— INSTRUCTIONS TO FOLLOW —
Once you reach the line containing "left wrist: (246, 737)" in the data below, restate each line word for word up to and including the one containing "left wrist: (892, 697)".

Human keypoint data
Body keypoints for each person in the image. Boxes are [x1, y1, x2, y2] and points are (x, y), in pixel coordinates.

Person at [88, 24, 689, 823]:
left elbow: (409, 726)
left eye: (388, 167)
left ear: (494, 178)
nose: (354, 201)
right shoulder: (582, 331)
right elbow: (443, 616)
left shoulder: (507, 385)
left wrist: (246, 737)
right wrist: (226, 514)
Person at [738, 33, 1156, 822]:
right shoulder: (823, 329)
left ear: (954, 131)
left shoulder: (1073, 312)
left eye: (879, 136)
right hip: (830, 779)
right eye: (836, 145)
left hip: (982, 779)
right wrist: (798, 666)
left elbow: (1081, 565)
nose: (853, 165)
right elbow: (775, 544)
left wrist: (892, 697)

* * *

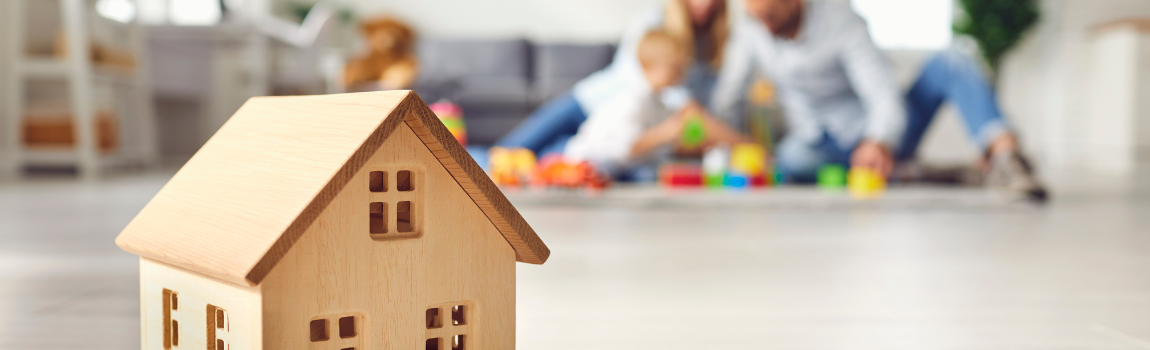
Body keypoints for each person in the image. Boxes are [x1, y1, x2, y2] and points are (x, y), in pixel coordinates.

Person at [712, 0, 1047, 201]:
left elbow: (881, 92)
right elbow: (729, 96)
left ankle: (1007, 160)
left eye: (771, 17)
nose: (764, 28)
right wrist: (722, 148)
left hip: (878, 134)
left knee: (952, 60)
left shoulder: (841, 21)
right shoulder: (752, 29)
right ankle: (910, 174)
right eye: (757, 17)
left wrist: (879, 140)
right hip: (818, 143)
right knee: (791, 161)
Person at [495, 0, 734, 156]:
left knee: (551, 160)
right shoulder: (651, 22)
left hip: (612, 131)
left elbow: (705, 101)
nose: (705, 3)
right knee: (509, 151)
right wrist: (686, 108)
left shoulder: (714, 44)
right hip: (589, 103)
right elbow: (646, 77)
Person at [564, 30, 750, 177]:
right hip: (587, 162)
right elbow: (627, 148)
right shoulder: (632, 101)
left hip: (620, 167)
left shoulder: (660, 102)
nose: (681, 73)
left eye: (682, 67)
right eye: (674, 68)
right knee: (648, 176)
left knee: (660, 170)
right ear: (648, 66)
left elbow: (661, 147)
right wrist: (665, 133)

==

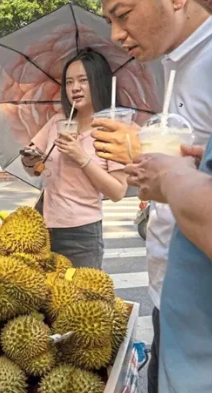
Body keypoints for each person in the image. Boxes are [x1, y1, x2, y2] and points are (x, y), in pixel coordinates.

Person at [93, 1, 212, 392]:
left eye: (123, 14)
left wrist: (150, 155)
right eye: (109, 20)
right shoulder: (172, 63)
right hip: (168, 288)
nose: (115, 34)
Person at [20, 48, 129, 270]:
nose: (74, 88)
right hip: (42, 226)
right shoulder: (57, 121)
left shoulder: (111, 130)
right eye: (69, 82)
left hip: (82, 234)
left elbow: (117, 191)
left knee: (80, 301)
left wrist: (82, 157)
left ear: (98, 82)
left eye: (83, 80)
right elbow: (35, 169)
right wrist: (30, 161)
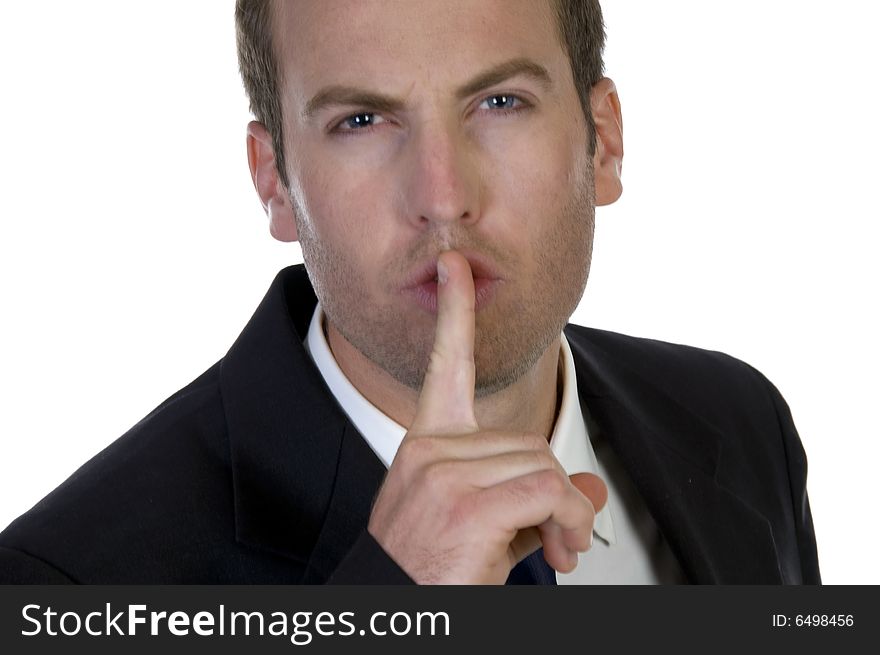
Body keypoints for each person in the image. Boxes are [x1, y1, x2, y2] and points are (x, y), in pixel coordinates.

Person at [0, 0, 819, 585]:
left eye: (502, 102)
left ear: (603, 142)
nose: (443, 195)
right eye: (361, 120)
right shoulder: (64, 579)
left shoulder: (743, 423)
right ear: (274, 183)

— EXPECTED OUTPUT —
left wrist: (246, 737)
right wrist: (226, 514)
Person at [738, 33, 1156, 822]:
right shoulder: (823, 329)
left ear: (954, 131)
left shoulder: (1073, 312)
left eye: (879, 136)
right hip: (830, 779)
right eye: (836, 145)
left hip: (982, 779)
right wrist: (798, 666)
left elbow: (1081, 565)
nose: (853, 165)
right elbow: (775, 544)
left wrist: (892, 697)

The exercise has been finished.